Employment Law Cases

Procedural failing in dismissal process didn't make dismissal unfair

Elmore v The Governors of Darland High School

Neither a failure to explain why an employee’s appeal had been rejected nor a failure to call witness evidence of the appeal at the tribunal hearing made an employee’s dismissal unfair.

The test for reasonableness, under ERA 1996, s. 98(4) of the ERA 1996 is in two parts: (i) did the employer follow a fair procedure? and (ii) did the employer act reasonably in treating the reason as a sufficient reason for dismissal?

This case involved a maths teacher, Ms Elmore, who been in the profession for over 30 years. The school had concerns over her teaching. She was offered support but nothing changed. She was eventually taken though a capability procedure and dismissed, a decision upheld by the appeal panel.

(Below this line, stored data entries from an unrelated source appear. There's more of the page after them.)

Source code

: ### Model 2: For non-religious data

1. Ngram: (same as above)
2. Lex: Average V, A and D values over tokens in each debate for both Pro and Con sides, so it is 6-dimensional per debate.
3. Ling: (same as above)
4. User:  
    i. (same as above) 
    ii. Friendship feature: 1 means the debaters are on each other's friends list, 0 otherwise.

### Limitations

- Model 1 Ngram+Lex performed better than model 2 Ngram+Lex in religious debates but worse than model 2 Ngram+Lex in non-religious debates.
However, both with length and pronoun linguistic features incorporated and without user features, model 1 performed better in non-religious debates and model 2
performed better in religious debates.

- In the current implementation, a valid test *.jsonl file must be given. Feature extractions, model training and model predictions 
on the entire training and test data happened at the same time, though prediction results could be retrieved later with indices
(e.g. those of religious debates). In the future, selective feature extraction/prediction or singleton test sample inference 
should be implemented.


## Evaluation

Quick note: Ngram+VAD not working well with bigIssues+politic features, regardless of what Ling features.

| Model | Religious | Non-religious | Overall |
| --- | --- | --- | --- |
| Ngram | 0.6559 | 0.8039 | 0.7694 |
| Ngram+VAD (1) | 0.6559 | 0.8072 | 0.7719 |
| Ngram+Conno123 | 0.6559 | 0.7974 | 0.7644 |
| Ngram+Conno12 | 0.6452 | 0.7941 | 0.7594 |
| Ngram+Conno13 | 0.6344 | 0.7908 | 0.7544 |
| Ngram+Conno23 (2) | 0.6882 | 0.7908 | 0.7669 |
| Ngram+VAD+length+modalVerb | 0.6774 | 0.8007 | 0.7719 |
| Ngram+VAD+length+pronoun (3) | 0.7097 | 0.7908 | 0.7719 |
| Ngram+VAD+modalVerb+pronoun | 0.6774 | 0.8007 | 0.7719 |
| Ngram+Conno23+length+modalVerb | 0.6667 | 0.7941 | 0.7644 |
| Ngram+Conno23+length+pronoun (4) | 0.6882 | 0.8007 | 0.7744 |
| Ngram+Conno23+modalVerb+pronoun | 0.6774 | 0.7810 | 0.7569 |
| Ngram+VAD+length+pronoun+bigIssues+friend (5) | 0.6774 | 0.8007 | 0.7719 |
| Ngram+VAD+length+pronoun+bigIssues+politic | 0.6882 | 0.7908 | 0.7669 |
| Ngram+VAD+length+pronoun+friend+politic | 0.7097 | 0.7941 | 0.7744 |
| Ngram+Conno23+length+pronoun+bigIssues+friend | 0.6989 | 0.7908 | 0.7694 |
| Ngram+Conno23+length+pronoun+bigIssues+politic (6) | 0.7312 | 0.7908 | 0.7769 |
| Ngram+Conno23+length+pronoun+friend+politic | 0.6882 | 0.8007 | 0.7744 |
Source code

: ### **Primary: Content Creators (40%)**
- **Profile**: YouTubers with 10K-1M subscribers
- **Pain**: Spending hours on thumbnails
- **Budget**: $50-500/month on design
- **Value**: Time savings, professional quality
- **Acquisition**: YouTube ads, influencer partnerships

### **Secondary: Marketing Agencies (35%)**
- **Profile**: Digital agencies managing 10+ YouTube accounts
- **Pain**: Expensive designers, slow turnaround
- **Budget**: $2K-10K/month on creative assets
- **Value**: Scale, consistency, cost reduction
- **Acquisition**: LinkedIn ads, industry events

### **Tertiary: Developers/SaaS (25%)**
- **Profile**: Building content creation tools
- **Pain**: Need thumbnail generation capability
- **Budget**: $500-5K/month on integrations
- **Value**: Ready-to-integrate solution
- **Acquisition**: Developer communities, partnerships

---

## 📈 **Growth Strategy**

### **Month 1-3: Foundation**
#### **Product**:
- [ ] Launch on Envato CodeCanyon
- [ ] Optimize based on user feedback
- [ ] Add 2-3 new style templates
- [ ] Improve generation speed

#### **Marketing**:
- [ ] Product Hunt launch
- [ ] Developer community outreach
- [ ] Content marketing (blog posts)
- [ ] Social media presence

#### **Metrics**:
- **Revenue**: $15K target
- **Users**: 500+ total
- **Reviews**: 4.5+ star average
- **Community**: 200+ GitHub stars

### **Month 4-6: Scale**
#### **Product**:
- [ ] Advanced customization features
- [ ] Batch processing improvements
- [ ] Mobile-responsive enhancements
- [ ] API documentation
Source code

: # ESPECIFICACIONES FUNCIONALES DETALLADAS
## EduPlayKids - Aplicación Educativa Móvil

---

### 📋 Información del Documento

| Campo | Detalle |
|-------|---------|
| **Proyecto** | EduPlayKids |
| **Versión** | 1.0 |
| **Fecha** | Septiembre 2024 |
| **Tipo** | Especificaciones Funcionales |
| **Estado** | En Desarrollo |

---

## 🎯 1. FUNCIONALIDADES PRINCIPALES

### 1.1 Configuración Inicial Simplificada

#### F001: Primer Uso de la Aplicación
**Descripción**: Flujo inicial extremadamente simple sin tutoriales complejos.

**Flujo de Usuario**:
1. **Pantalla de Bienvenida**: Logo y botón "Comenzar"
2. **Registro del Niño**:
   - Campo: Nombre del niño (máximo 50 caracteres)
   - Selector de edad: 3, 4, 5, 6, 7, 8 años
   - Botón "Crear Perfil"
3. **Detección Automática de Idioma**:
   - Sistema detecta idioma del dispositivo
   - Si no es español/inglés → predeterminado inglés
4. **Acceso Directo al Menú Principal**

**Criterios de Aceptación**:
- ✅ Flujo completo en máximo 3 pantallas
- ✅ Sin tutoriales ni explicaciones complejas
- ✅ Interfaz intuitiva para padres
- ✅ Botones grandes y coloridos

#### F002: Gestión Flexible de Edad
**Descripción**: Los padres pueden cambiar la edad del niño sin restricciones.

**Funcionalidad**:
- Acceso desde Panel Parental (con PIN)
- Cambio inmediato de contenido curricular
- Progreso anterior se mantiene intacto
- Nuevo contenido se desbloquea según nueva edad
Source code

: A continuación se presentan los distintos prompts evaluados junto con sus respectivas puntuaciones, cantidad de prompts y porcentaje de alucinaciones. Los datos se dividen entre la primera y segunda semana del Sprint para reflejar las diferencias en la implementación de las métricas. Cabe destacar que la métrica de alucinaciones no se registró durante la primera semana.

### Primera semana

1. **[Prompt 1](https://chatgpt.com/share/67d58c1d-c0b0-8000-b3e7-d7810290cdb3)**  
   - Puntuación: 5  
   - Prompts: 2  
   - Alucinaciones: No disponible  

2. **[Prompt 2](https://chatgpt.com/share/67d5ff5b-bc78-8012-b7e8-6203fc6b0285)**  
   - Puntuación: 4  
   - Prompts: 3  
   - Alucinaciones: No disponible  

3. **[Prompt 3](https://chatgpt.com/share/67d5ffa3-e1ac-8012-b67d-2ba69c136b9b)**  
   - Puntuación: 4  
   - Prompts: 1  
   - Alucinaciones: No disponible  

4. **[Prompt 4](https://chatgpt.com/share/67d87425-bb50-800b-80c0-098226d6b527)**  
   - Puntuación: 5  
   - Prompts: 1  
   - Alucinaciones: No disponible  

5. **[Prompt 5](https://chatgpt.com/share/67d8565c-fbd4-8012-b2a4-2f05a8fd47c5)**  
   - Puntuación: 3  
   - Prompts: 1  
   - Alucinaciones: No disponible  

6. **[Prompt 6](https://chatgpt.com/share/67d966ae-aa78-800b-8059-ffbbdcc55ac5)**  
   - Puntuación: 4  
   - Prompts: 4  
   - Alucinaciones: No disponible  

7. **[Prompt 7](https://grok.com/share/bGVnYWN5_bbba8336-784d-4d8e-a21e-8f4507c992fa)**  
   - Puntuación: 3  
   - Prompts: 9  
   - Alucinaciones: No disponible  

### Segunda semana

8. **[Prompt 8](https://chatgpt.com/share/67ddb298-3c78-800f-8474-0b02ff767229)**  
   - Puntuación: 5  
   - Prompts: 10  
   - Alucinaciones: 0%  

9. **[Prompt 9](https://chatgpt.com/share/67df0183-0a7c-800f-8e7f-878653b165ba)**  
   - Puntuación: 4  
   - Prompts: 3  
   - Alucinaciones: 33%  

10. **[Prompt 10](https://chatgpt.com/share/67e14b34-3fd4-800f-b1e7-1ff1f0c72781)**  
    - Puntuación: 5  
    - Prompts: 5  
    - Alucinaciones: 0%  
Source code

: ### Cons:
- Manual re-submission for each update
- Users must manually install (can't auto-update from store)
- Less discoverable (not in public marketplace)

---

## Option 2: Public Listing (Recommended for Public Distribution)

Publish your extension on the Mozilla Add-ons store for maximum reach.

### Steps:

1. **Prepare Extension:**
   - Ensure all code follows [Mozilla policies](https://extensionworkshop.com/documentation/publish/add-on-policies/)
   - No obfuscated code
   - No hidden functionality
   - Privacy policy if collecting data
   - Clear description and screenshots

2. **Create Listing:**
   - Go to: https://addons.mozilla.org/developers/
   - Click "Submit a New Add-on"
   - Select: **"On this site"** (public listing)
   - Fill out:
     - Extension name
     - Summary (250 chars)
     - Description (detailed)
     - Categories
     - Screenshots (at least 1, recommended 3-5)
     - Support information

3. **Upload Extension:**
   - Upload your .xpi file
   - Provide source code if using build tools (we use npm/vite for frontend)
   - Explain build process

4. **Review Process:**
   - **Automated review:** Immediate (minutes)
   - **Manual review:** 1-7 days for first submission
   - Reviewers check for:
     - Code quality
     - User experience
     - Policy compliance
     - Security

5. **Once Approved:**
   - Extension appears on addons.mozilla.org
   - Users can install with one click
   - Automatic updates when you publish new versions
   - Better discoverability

A tribunal dismissed her claim. Although the decision of the appeal panel did not set out reasons for upholding the capability hearing’s decision to dismiss, it could be gleaned that by upholding the original decision the appeal panel accepted the decision made and the reasons for the decision made at the earlier stage. Ms Elmore appealed challenging the procedural fairness of her dismissal.

The EAT upheld the tribunal’s decision. The tribunal had made detailed findings about the procedure, had the opportunity to hear from key decision makers in the process and had information about the appeal process, including the minutes. The minutes of the appeal meeting were consistent with a fair process having been followed. The EAT also commented that Ms Elmore did not submit any fresh evidence or argument to the appeal panel and it was therefore a rerunning of the arguments upon which she’d already relied.

Therefore, despite the absence of a reasoned appeal decision or evidence from a member of the appeal panel, the tribunal was entitled to infer that the appeal panel upheld the capability dismissal for the same reasons as those relied on by the capability panel itself.

Link to judgment: http://www.bailii.org/uk/cases/UKEAT/2017/0209_16_0405.html


This decision shouldn’t be viewed as indicating any relaxation of the procedural rules relating to disciplinary appeals. However, it’s heartening for employers that minor flaws won’t invalidate a dismissal process as long as, substantively, overall fairness has been achieved.

The non-statutory ACAS guide to Discipline and Grievances recommends that you confirm in writing to an employee the results of their appeal and the reasons for the decision. There are no strict rules as to how you do this but any correspondence should clearly set out the result of the appeal and the reasons for reaching the decision.